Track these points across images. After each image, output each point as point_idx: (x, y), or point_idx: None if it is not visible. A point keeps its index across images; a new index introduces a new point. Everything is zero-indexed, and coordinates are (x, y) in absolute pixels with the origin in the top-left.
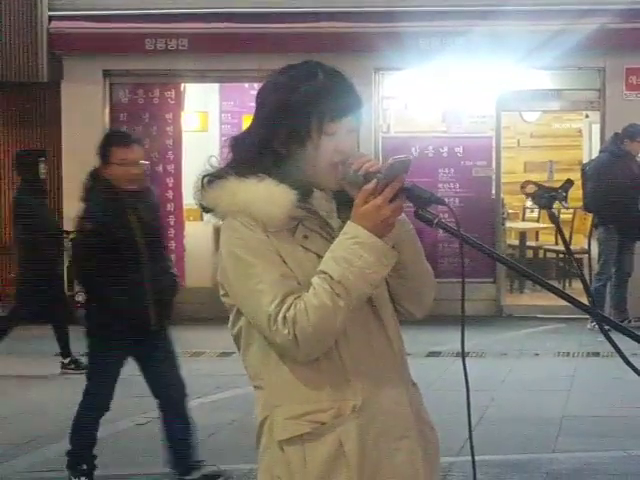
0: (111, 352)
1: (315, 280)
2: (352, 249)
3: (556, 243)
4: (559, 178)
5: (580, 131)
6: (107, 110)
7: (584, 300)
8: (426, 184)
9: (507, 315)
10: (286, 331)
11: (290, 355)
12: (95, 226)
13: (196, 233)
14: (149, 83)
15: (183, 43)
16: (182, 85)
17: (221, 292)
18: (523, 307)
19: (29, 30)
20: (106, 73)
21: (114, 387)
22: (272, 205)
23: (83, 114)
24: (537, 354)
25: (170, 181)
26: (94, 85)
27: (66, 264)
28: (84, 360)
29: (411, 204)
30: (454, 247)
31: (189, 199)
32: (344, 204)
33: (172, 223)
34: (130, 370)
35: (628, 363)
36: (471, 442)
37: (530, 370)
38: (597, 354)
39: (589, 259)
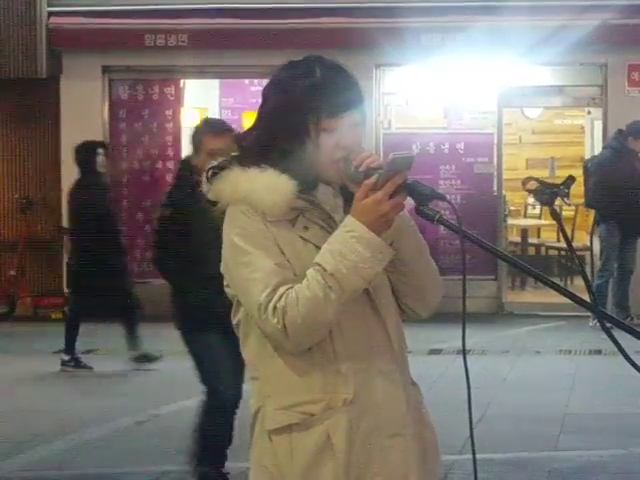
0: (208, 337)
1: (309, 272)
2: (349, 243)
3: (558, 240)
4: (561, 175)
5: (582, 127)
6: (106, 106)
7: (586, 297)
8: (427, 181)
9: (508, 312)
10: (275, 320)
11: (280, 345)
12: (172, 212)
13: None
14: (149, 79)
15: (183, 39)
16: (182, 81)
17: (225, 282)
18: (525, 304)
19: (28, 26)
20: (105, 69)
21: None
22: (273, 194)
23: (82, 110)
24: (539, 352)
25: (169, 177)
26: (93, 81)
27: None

▸ **TASK INSTRUCTIONS**
Return all of the records above exactly as written. Omit each picture.

▸ **RESPONSE BOX**
Track these points across images. After each image, output each point as point_idx: (x, y), or point_idx: None if it is not visible. A point keeps its index across images; a new index introduces a new point. Everything is zero-indexed, and coordinates are (x, y) in absolute pixels with the origin in the top-left.
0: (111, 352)
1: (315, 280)
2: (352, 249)
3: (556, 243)
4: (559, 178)
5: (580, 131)
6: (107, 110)
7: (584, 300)
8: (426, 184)
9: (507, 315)
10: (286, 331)
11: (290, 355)
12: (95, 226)
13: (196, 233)
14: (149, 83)
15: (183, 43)
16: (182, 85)
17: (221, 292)
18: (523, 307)
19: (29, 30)
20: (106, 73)
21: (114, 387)
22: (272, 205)
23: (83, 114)
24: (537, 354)
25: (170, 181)
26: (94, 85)
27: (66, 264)
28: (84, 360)
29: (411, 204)
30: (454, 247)
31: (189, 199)
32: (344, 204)
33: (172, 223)
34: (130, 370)
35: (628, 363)
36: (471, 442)
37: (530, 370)
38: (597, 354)
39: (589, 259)
0: (208, 337)
1: (309, 272)
2: (349, 243)
3: (558, 240)
4: (561, 175)
5: (582, 127)
6: (106, 106)
7: (586, 297)
8: (427, 181)
9: (508, 312)
10: (275, 320)
11: (280, 345)
12: (172, 212)
13: None
14: (149, 79)
15: (183, 39)
16: (182, 81)
17: (225, 282)
18: (525, 304)
19: (28, 26)
20: (105, 69)
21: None
22: (273, 194)
23: (82, 110)
24: (539, 352)
25: (169, 177)
26: (93, 81)
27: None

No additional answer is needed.